→ **What you need to do**
Rewrite the lines below, changing "Seilwinden-Prüfung" to "Seilwindenprüfung" and leaving everything else unchanged. Leave the pictures out of your answer.

→ **Entries provided**
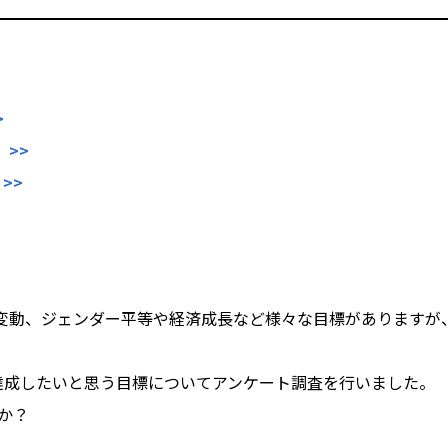
>
 >>
>>
気候変動、ジェンダー平等や経済成長など様々な目標があります
、達成したいと思う目標についてアンケート調査を行いました。
か？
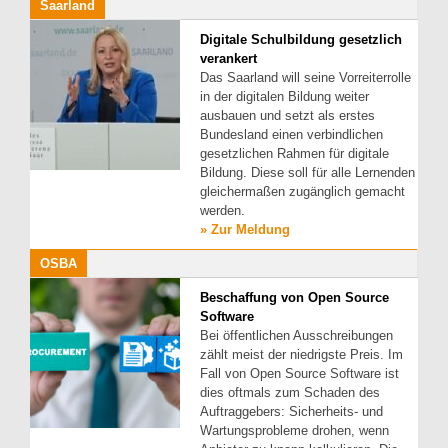
Saarland
Digitale Schulbildung gesetzlich
verankert
Das Saarland will seine Vorreiterrolle
in der digitalen Bildung weiter
ausbauen und setzt als erstes
Bundesland einen verbindlichen
gesetzlichen Rahmen für digitale
Bildung. Diese soll für alle Lernenden
gleichermaßen zugänglich gemacht
werden.
» Zur Meldung
OSBA
Beschaffung von Open Source
Software
Bei öffentlichen Ausschreibungen
zählt meist der niedrigste Preis. Im
Fall von Open Source Software ist
dies oftmals zum Schaden des
Auftraggebers: Sicherheits- und
Wartungsprobleme drohen, wenn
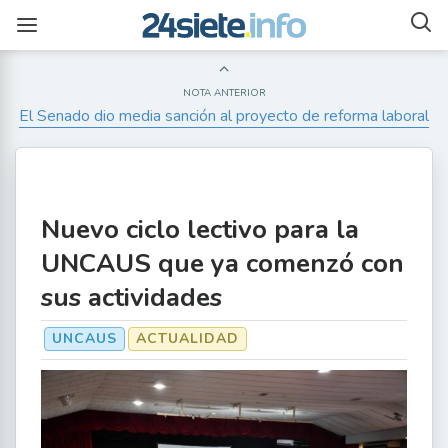
NOTA ANTERIOR
El Senado dio media sanción al proyecto de reforma laboral
Nuevo ciclo lectivo para la
UNCAUS que ya comenzó con
sus actividades
UNCAUS
ACTUALIDAD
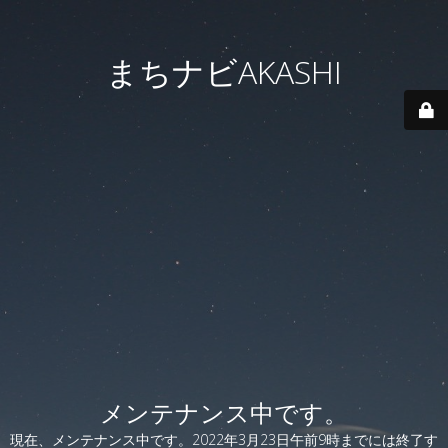
まちナビAKASHI
メンテナンス中です。
現在、メンテナンス中です。2022年3月23日午前9時までには終了す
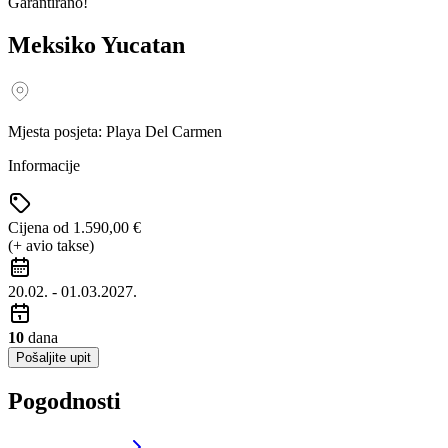
Garantirano!
Meksiko Yucatan
Mjesta posjeta:
Playa Del Carmen
Informacije
Cijena od
1.590,00
€
(+ avio takse)
20.02. - 01.03.2027.
10
dana
Pošaljite upit
Pogodnosti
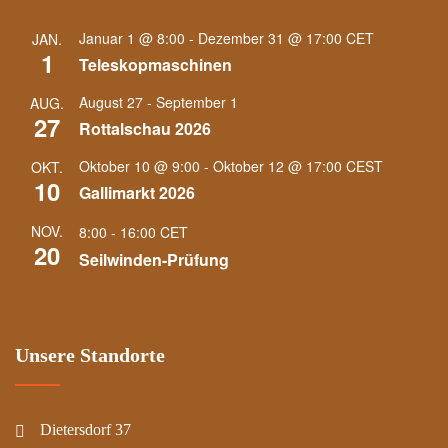
Januar 1 @ 8:00
-
Dezember 31 @ 17:00
CET
JAN.
1
Teleskopmaschinen
August 27
-
September 1
AUG.
27
Rottalschau 2026
Oktober 10 @ 9:00
-
Oktober 12 @ 17:00
CEST
OKT.
10
Gallimarkt 2026
NOV.
8:00
-
16:00
CET
20
Seilwinden-Prüfung
Unsere Standorte
Dietersdorf 37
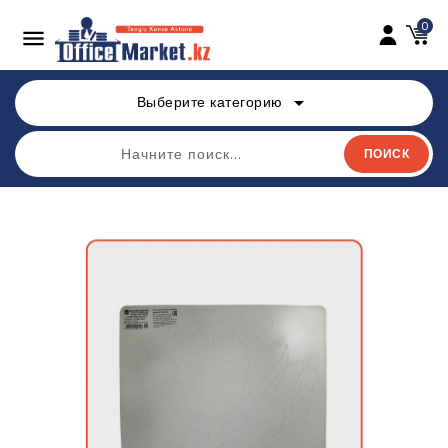
0

arrow_drop_down
Выберите категорию
ПОИСК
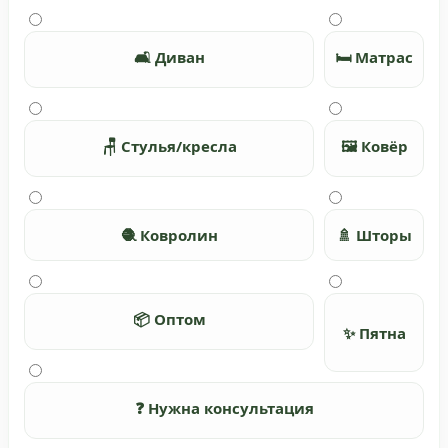
🛋️ Диван
🛏️ Матрас
🪑 Стулья/кресла
🖼️ Ковёр
🧶 Ковролин
🚿 Шторы
📦 Оптом
✨ Пятна
❓ Нужна консультация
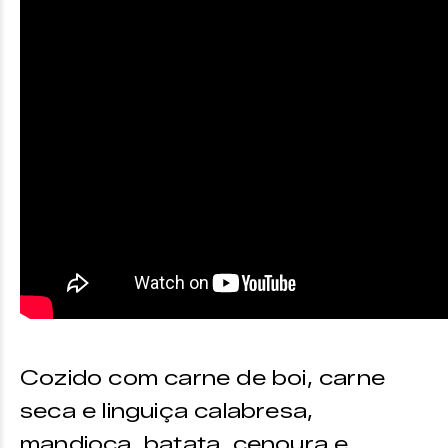
Cozido com carne de boi, carne
seca e linguiça calabresa,
mandioca, batata, cenoura e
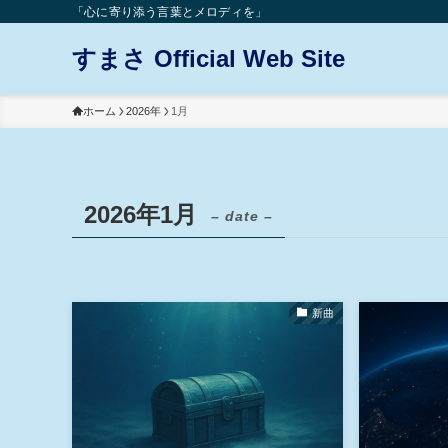
「心に寄り添う言葉とメロディを」
すまさ Official Web Site
ホーム
2026年
1月
2026年1月
– date –
新曲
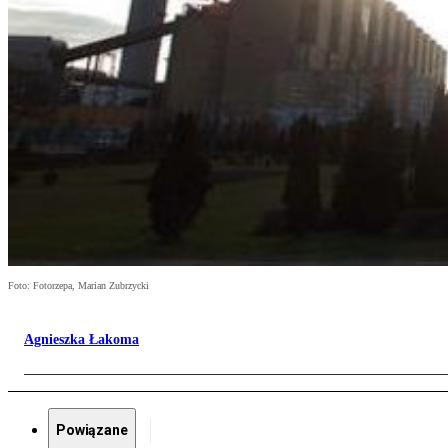
Foto: Fotorzepa, Marian Zubrzycki
Agnieszka Łakoma
Powiązane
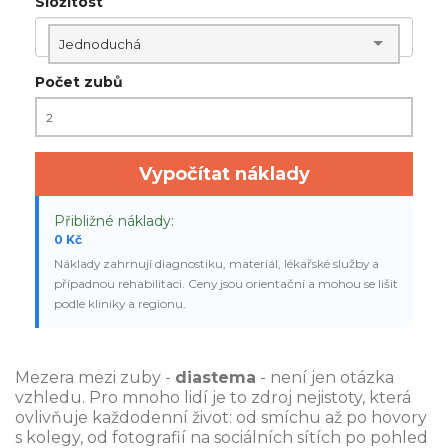
Složitost
Jednoduchá
Počet zubů
Vypočítat náklady
Přibližné náklady:
0 Kč
Náklady zahrnují diagnostiku, materiál, lékařské služby a
případnou rehabilitaci. Ceny jsou orientační a mohou se lišit
podle kliniky a regionu.
Mezera mezi zuby -
diastema
- není jen otázka
vzhledu. Pro mnoho lidí je to zdroj nejistoty, která
ovlivňuje každodenní život: od smíchu až po hovory
s kolegy, od fotografií na sociálních sítích po pohled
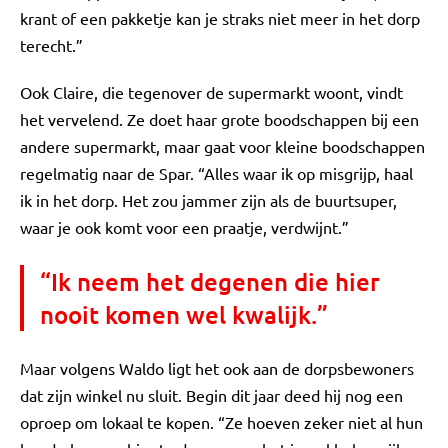
krant of een pakketje kan je straks niet meer in het dorp
terecht.”
Ook Claire, die tegenover de supermarkt woont, vindt
het vervelend. Ze doet haar grote boodschappen bij een
andere supermarkt, maar gaat voor kleine boodschappen
regelmatig naar de Spar. “Alles waar ik op misgrijp, haal
ik in het dorp. Het zou jammer zijn als de buurtsuper,
waar je ook komt voor een praatje, verdwijnt.”
“Ik neem het degenen die hier
nooit komen wel kwalijk.”
Maar volgens Waldo ligt het ook aan de dorpsbewoners
dat zijn winkel nu sluit. Begin dit jaar deed hij nog een
oproep om lokaal te kopen. “Ze hoeven zeker niet al hun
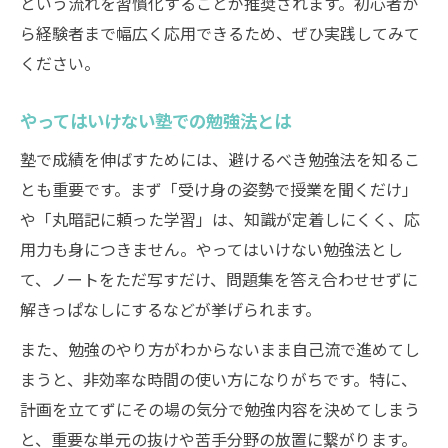
という流れを習慣化することが推奨されます。初心者か
ら経験者まで幅広く応用できるため、ぜひ実践してみて
ください。
やってはいけない塾での勉強法とは
塾で成績を伸ばすためには、避けるべき勉強法を知るこ
とも重要です。まず「受け身の姿勢で授業を聞くだけ」
や「丸暗記に頼った学習」は、知識が定着しにくく、応
用力も身につきません。やってはいけない勉強法とし
て、ノートをただ写すだけ、問題集を答え合わせせずに
解きっぱなしにするなどが挙げられます。
また、勉強のやり方がわからないまま自己流で進めてし
まうと、非効率な時間の使い方になりがちです。特に、
計画を立てずにその場の気分で勉強内容を決めてしまう
と、重要な単元の抜けや苦手分野の放置に繋がります。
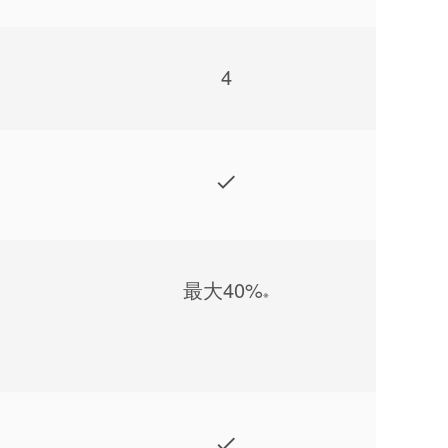
4
最⼤40%
※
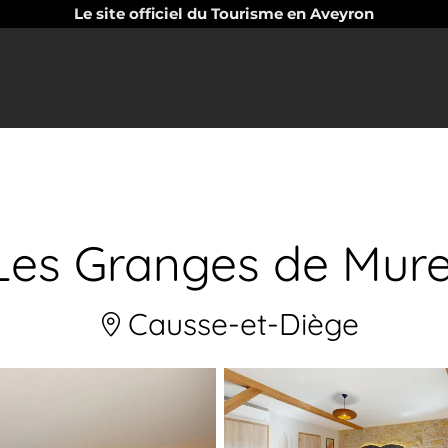
Le site officiel du Tourisme en Aveyron
Les Granges de Mure
Causse-et-Diège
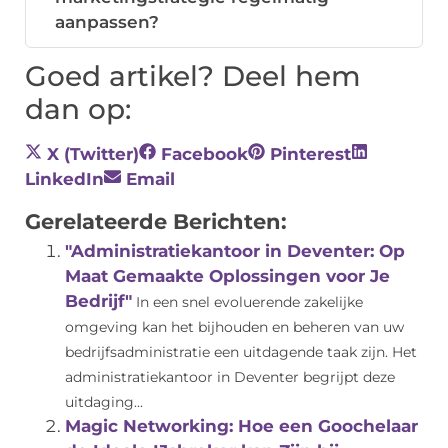
aanpassen?
Goed artikel? Deel hem
dan op:
X (Twitter)
Facebook
Pinterest
LinkedIn
Email
Gerelateerde Berichten:
"Administratiekantoor in Deventer: Op
Maat Gemaakte Oplossingen voor Je
Bedrijf"
In een snel evoluerende zakelijke
omgeving kan het bijhouden en beheren van uw
bedrijfsadministratie een uitdagende taak zijn. Het
administratiekantoor in Deventer begrijpt deze
uitdaging...
Magic Networking: Hoe een Goochelaar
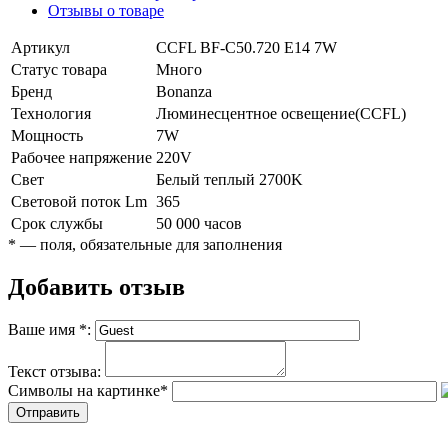
Отзывы о товаре
Артикул
CCFL BF-C50.720 E14 7W
Статус товара
Много
Бренд
Bonanza
Технология
Люминесцентное освещение(CCFL)
Мощность
7W
Рабочее напряжение
220V
Свет
Белый теплый 2700K
Световой поток Lm
365
Срок службы
50 000 часов
*
— поля, обязательные для заполнения
Добавить отзыв
Ваше имя
*
:
Текст отзыва:
Символы на картинке
*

→ **Solution**
>
 >>
>>
気候変動、ジェンダー平等や経済成長など様々な目標があります
、達成したいと思う目標についてアンケート調査を行いました。
か？
Saarland
Digitale Schulbildung gesetzlich
verankert
Das Saarland will seine Vorreiterrolle
in der digitalen Bildung weiter
ausbauen und setzt als erstes
Bundesland einen verbindlichen
gesetzlichen Rahmen für digitale
Bildung. Diese soll für alle Lernenden
gleichermaßen zugänglich gemacht
werden.
» Zur Meldung
OSBA
Beschaffung von Open Source
Software
Bei öffentlichen Ausschreibungen
zählt meist der niedrigste Preis. Im
Fall von Open Source Software ist
dies oftmals zum Schaden des
Auftraggebers: Sicherheits- und
Wartungsprobleme drohen, wenn
NOTA ANTERIOR
El Senado dio media sanción al proyecto de reforma laboral
Nuevo ciclo lectivo para la
UNCAUS que ya comenzó con
sus actividades
UNCAUS
ACTUALIDAD
まちナビAKASHI
メンテナンス中です。
現在、メンテナンス中です。2022年3月23日午前9時までには終了す
Garantirano!
Meksiko Yucatan
Mjesta posjeta:
Playa Del Carmen
Informacije
Cijena od
1.590,00
€
(+ avio takse)
20.02. - 01.03.2027.
10
dana
Pošaljite upit
Pogodnosti
Januar 1 @ 8:00
-
Dezember 31 @ 17:00
CET
JAN.
1
Teleskopmaschinen
August 27
-
September 1
AUG.
27
Rottalschau 2026
Oktober 10 @ 9:00
-
Oktober 12 @ 17:00
CEST
OKT.
10
Gallimarkt 2026
NOV.
8:00
-
16:00
CET
20
Seilwindenprüfung
Unsere Standorte
Dietersdorf 37
0

arrow_drop_down
Выберите категорию
ПОИСК
🛋️ Диван
🛏️ Матрас
🪑 Стулья/кресла
🖼️ Ковёр
🧶 Ковролин
🚿 Шторы
📦 Оптом
✨ Пятна
❓ Нужна консультация
Cozido com carne de boi, carne
seca e linguiça calabresa,
mandioca, batata, cenoura e
「心に寄り添う言葉とメロディを」
すまさ Official Web Site
ホーム
2026年
1月
2026年1月
– date –
新曲
Foto: Fotorzepa, Marian Zubrzycki
Agnieszka Łakoma
Powiązane
Složitost
Jednoduchá
Počet zubů
Vypočítat náklady
Přibližné náklady:
0 Kč
Náklady zahrnují diagnostiku, materiál, lékařské služby a
případnou rehabilitaci. Ceny jsou orientační a mohou se lišit
podle kliniky a regionu.
Mezera mezi zuby -
diastema
- není jen otázka
vzhledu. Pro mnoho lidí je to zdroj nejistoty, která
ovlivňuje každodenní život: od smíchu až po hovory
s kolegy, od fotografií na sociálních sítích po pohled
krant of een pakketje kan je straks niet meer in het dorp
terecht.”
Ook Claire, die tegenover de supermarkt woont, vindt
het vervelend. Ze doet haar grote boodschappen bij een
andere supermarkt, maar gaat voor kleine boodschappen
regelmatig naar de Spar. “Alles waar ik op misgrijp, haal
ik in het dorp. Het zou jammer zijn als de buurtsuper,
waar je ook komt voor een praatje, verdwijnt.”
“Ik neem het degenen die hier
nooit komen wel kwalijk.”
Maar volgens Waldo ligt het ook aan de dorpsbewoners
dat zijn winkel nu sluit. Begin dit jaar deed hij nog een
oproep om lokaal te kopen. “Ze hoeven zeker niet al hun
という流れを習慣化することが推奨されます。初心者か
ら経験者まで幅広く応用できるため、ぜひ実践してみて
ください。
やってはいけない塾での勉強法とは
塾で成績を伸ばすためには、避けるべき勉強法を知るこ
とも重要です。まず「受け身の姿勢で授業を聞くだけ」
や「丸暗記に頼った学習」は、知識が定着しにくく、応
用力も身につきません。やってはいけない勉強法とし
て、ノートをただ写すだけ、問題集を答え合わせせずに
解きっぱなしにするなどが挙げられます。
また、勉強のやり方がわからないまま自己流で進めてし
まうと、非効率な時間の使い方になりがちです。特に、
計画を立てずにその場の気分で勉強内容を決めてしまう
と、重要な単元の抜けや苦手分野の放置に繋がります。
4
最⼤40%
※
Le site officiel du Tourisme en Aveyron
Les Granges de Mure
Causse-et-Diège
aanpassen?
Goed artikel? Deel hem
dan op:
X (Twitter)
Facebook
Pinterest
LinkedIn
Email
Gerelateerde Berichten:
"Administratiekantoor in Deventer: Op
Maat Gemaakte Oplossingen voor Je
Bedrijf"
In een snel evoluerende zakelijke
omgeving kan het bijhouden en beheren van uw
bedrijfsadministratie een uitdagende taak zijn. Het
administratiekantoor in Deventer begrijpt deze
uitdaging...
Magic Networking: Hoe een Goochelaar
Отзывы о товаре
Артикул
CCFL BF-C50.720 E14 7W
Статус товара
Много
Бренд
Bonanza
Технология
Люминесцентное освещение(CCFL)
Мощность
7W
Рабочее напряжение
220V
Свет
Белый теплый 2700K
Световой поток Lm
365
Срок службы
50 000 часов
*
— поля, обязательные для заполнения
Добавить отзыв
Ваше имя
*
:
Текст отзыва:
Символы на картинке
*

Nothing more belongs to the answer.